La Cour de Srinagar a publié des avis juridiques au créateur de mode Shivan & Narresh, rédacteur en chef d’El India, et au modèle sans nom sur les allégations indécentes, le sentiment religieux pendant le Ramadan et la consommation publique d’alcool lors de défilés de mode Galmarg.
La controverse est survenue après qu’un événement de mode de ski a eu lieu le 7 mars dans la prairie enneigée de Gulmarg, marquant le 15e anniversaire de la marque de créateurs basée à Delhi. Le pétitionnaire a intenté une action en justice en vertu de Bharatiya Naya Sanhita (BNS) de la loi et des articles 296 et 299 des articles 50-A du Cachemire et du Cachemire.
Avant de procéder à l’affaire, le tribunal a demandé une réponse du défendeur, comme l’exige l’article 223 (1) du BNSS 2023. Ce numéro sera examiné le 8 avril.
Le défilé de mode a suscité de nombreuses critiques des cercles publics et politiques. Cette question a également été soulevée lors des rassemblements du Jammu-et-Cachemire.
« Nous avons déjà commencé les enquêtes. Cependant, les conclusions initiales montrent qu’il s’agit d’un événement privé de quatre jours qui s’est tenu dans un hôtel privé de Gulmarg », a déclaré le Premier ministre Omar Abdullah à Congress. « Le défilé de mode a eu lieu le 7 mars, et certains aspects de cela ont évidemment nui aux sentiments des gens. »
S’exprimant après près de 30 minutes d’heures de questionnement confondues par le défilé de mode et le récent meurtre de trois civils dans la région de Katua, Abdullah a reconnu que les préoccupations soulevées par les membres étaient valides.
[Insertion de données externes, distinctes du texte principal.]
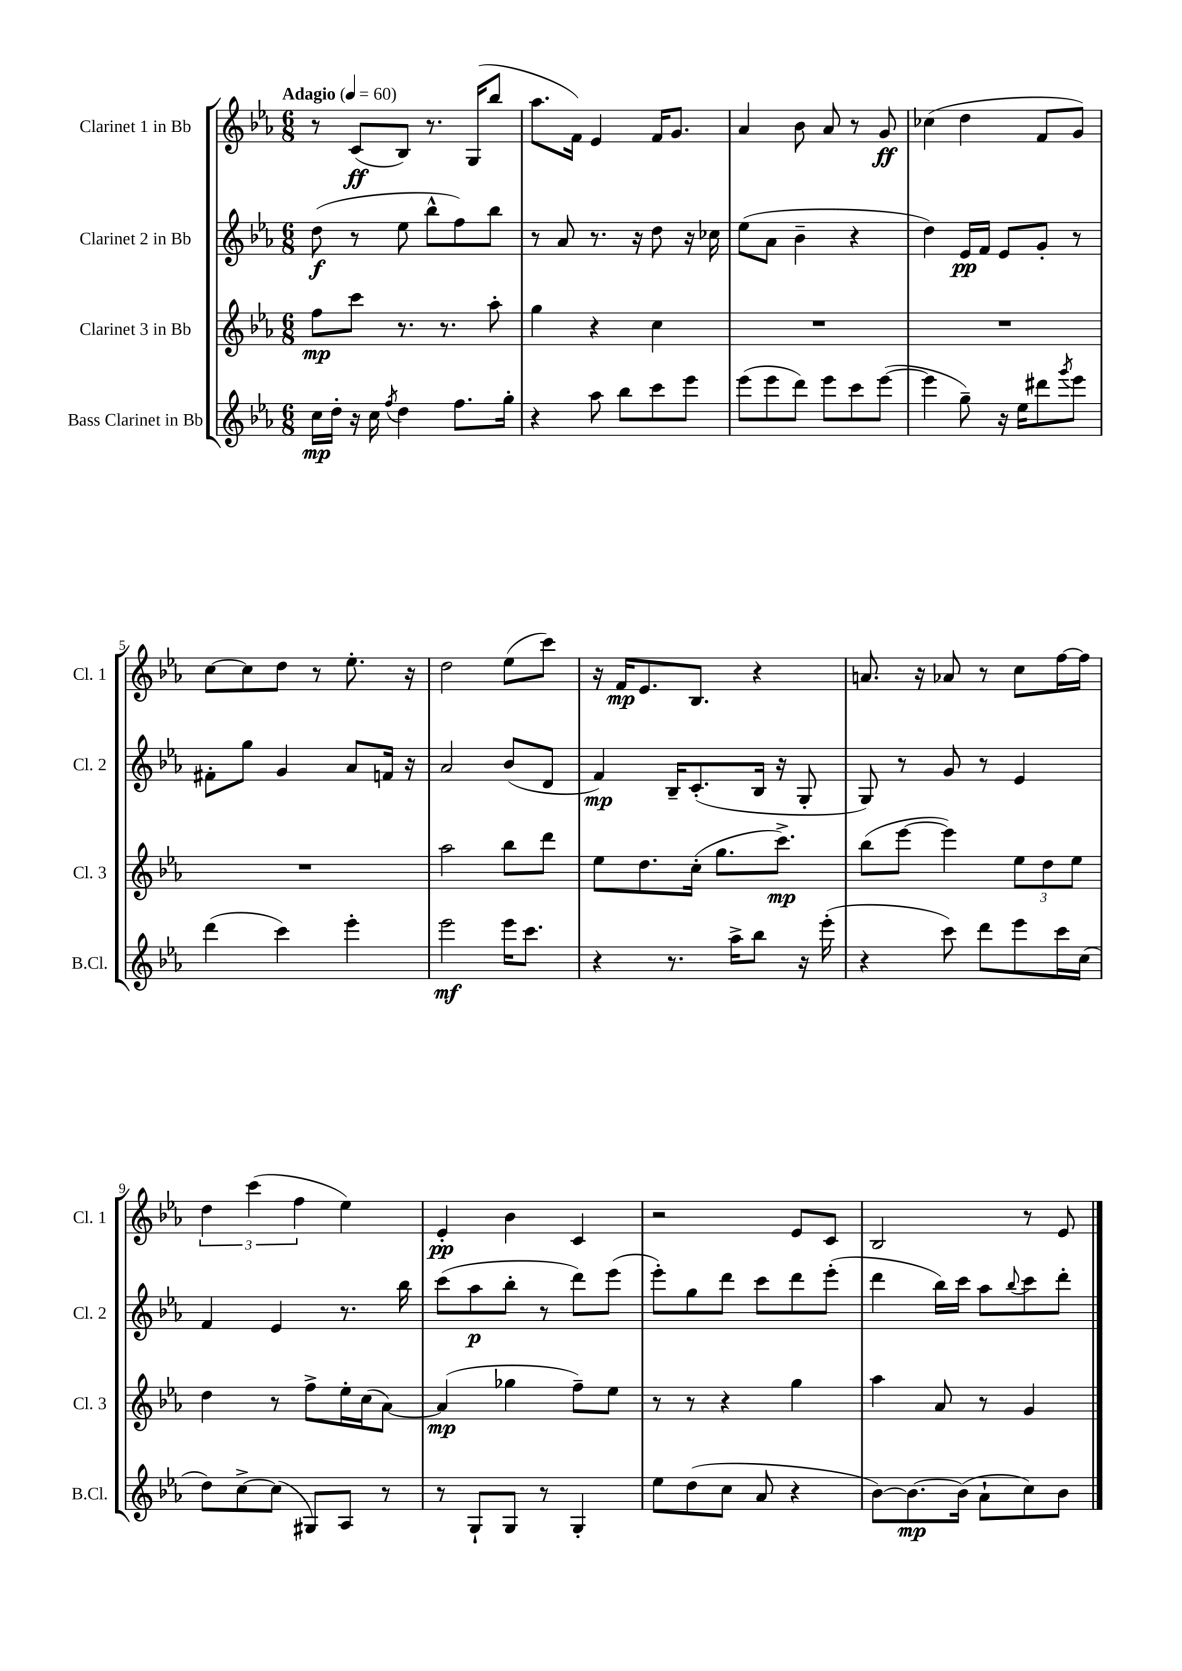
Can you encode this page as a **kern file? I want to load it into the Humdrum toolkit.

**kern	**dynam	**kern	**dynam	**kern	**dynam	**kern	**dynam
*part4	*part4	*part3	*part3	*part2	*part2	*part1	*part1
*staff4	*staff4	*staff3	*staff3	*staff2	*staff2	*staff1	*staff1
*I"Bass Clarinet in Bb	*	*I"Clarinet 3 in Bb	*	*I"Clarinet 2 in Bb	*	*I"Clarinet 1 in Bb	*
*I'B.Cl.	*	*I'Cl. 3	*	*I'Cl. 2	*	*I'Cl. 1	*
*clefG2	*	*clefG2	*	*clefG2	*	*clefG2	*
*k[b-e-a-]	*	*k[b-e-a-]	*	*k[b-e-a-]	*	*k[b-e-a-]	*
*M6/8	*	*M6/8	*	*M6/8	*	*M6/8	*
*MM60	*	*MM60	*	*MM60	*	*MM60	*
=1	=1	=1	=1	=1	=1	=1	=1
!	!	!	!	!	!	!LO:TX:a:B:t=Adagio	!
16cc\LL	mp	8ff\L	mp	(8dd\	f	8r	.
16dd'\JJ	.	.	.	.	.	.	.
16r	.	8ccc\J	.	8r	.	(8c/L	ff
16cc\	.	.	.	.	.	.	.
8qff/	.	.	.	.	.	.	.
4dd\	.	8.r	.	8ee-\	.	8B-/J)	.
.	.	.	.	8bb-^^\L	.	8.r	.
.	.	8.r	.	.	.	.	.
8.ff\L	.	.	.	8ff\)	.	.	.
.	.	.	.	.	.	(16G/KL	.
.	.	8aa-'\	.	8bb-\J	.	8bb-/J	.
16gg'\Jk	.	.	.	.	.	.	.
=2	=2	=2	=2	=2	=2	=2	=2
4r	.	4gg\	.	8r	.	8.aa-\L	.
.	.	.	.	8a-/	.	.	.
.	.	.	.	.	.	16f\Jk)	.
8aa-\	.	4r	.	8.r	.	4e-/	.
8bb-\L	.	.	.	.	.	.	.
.	.	.	.	16r	.	.	.
8ccc\	.	4cc\	.	8dd\	.	16f/KL	.
.	.	.	.	.	.	8.g/J	.
8eee-\J	.	.	.	16r	.	.	.
.	.	.	.	16cc-X\	.	.	.
=3	=3	=3	=3	=3	=3	=3	=3
(8eee-\L	.	2.r	.	(8ee-\L	.	4a-/	.
8eee-\	.	.	.	8a-\J	.	.	.
8ddd\J)	.	.	.	4b-~\	.	8b-\	.
8eee-\L	.	.	.	.	.	8a-/	.
8ccc\	.	.	.	4r	.	8r	.
([8eee-\J	.	.	.	.	.	8g/	ff
=4	=4	=4	=4	=4	=4	=4	=4
4eee-\]	.	2.r	.	4dd\)	.	(4cc-X\	.
8gg~\)	.	.	.	16e-/LL	pp	4dd\	.
.	.	.	.	16f/JJ	.	.	.
16r	.	.	.	8e-/L	.	.	.
16ee-\KL	.	.	.	.	.	.	.
8ddd#X\	.	.	.	8g'/J	.	8f/L	.
8qggg/	.	.	.	.	.	.	.
8eee-\J	.	.	.	8r	.	8g/J)	.
!!LO:LB:g=z
=5	=5	=5	=5	=5	=5	=5	=5
(4ddd\	.	2.r	.	8f#X'\L	.	[8cc\L	.
.	.	.	.	8gg\J	.	8cc\]	.
4ccc\)	.	.	.	4g/	.	8dd\J	.
.	.	.	.	.	.	8r	.
4eee-'\	.	.	.	8a-/L	.	8.ee-'\	.
.	.	.	.	16fn/Jk	.	.	.
.	.	.	.	16r	.	16r	.
=6	=6	=6	=6	=6	=6	=6	=6
2eee-\	mf	2aa-\	.	2a-/	.	2dd\	.
16eee-\KL	.	8bb-\L	.	(8b-/L	.	(8ee-\L	.
8.ccc\J	.	.	.	.	.	.	.
.	.	8ddd\J	.	8d/J	.	8ccc\J)	.
=7	=7	=7	=7	=7	=7	=7	=7
4r	.	8ee-\L	.	4f/)	mp	16r	.
.	.	.	.	.	.	16f/KL	mp
.	.	8.dd\	.	.	.	8.e-/	.
8.r	.	.	.	16B-~/KL	.	.	.
.	.	(16cc'\Jk	.	(8.c'/	.	8.B-/J	.
.	.	8.gg\L	.	.	.	.	.
16aa-^\KL	.	.	.	.	.	.	.
8bb-\J	.	.	.	16B-/Jk	.	4r	.
.	.	8.ccc^\J)	mp	16r	.	.	.
16r	.	.	.	8G'/	.	.	.
(16eee-'\	.	.	.	.	.	.	.
=8	=8	=8	=8	=8	=8	=8	=8
4r	.	(8bb-\L	.	8G/)	.	8.an/	.
.	.	[8eee-\J	.	8r	.	.	.
.	.	.	.	.	.	16r	.
8ccc\)	.	4eee-\])	.	8g/	.	8a-X/	.
8ddd\L	.	.	.	8r	.	8r	.
8eee-\	.	12ee-\L	.	4e-/	.	8cc\L	.
.	.	12dd\	.	.	.	.	.
16ccc\L	.	.	.	.	.	[16ff\L	.
.	.	12ee-\J	.	.	.	.	.
(16cc\JJ	.	.	.	.	.	16ff\JJ]	.
!!LO:LB:g=z
=9	=9	=9	=9	=9	=9	=9	=9
8dd\L)	.	4dd\	.	4f/	.	6dd\	.
[8cc^\	.	.	.	.	.	.	.
.	.	.	.	.	.	(6ccc\	.
(8cc\J]	.	8r	.	4e-/	.	.	.
.	.	.	.	.	.	6ff\	.
8G#X/L)	.	8ff^\L	.	.	.	.	.
8A-/J	.	16ee-'\L	.	8.r	.	4ee-\)	.
.	.	(16cc\J	.	.	.	.	.
8r	.	[8a-\J)	.	.	.	.	.
.	.	.	.	16bb-\	.	.	.
=10	=10	=10	=10	=10	=10	=10	=10
8r	.	(4a-/]	mp	(8ccc\L	.	4e-'/	pp
8G`/L	.	.	.	8aa-\	p	.	.
8G/J	.	4gg-X\	.	8bb-'\J	.	4b-\	.
8r	.	.	.	8r	.	.	.
4G'/	.	8ff~\L)	.	8ddd\L)	.	4c/	.
.	.	8ee-\J	.	(8eee-\J	.	.	.
=11	=11	=11	=11	=11	=11	=11	=11
8ee-\L	.	8r	.	8eee-'\L)	.	2r	.
(8dd\	.	8r	.	8gg\	.	.	.
8cc\J	.	4r	.	8ddd\J	.	.	.
8a-/	.	.	.	8ccc\L	.	.	.
4r	.	4gg\	.	8ddd\	.	8e-/L	.
.	.	.	.	(8eee-'\J	.	8c/J	.
=12	=12	=12	=12	=12	=12	=12	=12
[8b-\L)	.	4aa-\	.	4ddd\	.	2B-/	.
8.b-\_	mp	.	.	.	.	.	.
.	.	8a-/	.	16bb-\LL)	.	.	.
(16b-\Jk]	.	.	.	16ccc\JJ	.	.	.
8a-`\L	.	8r	.	8aa-\L	.	.	.
.	.	.	.	8qqbb-/	.	.	.
8cc\)	.	4g/	.	8ccc\	.	8r	.
8b-\J	.	.	.	8ddd'\J	.	8e-/	.
==	==	==	==	==	==	==	==
*-	*-	*-	*-	*-	*-	*-	*-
Cependant, le chef de l’opposition Sunil Sharma, un haut responsable du BJP, a critiqué Abdullah et l’a accusé d’avoir fait semblant d’être ignorant de l’incident, malgré sa détention dans un hôtel appartenant à ses proches.
Le spectacle a déclenché une réponse nette et les chefs religieux l’ont dénoncé pour leur minimiser les traditions locales, en particulier pendant le Ramadan.
Le chef de Hurriyat, Mirwaiz Umar Farooq, a également critiqué l’incident, l’appelant une honte de la culture et des valeurs religieuses du Cachemire.
L’Association des agents de voyage du Cachemire (TAAK) s’est également fortement opposée, expliquant que le spectacle ignore les coutumes et les croyances locales. Ils ont appelé à une enquête approfondie et liée au temps sur ce qu’on appelle un défilé de mode « semi-nu ».
« La vue du moindre modèle de vêtements et de la consommation ouverte d’alcool à Gulmarg a profondément nui aux sentiments religieux et culturels de la population locale, a indiqué l’association dans un communiqué.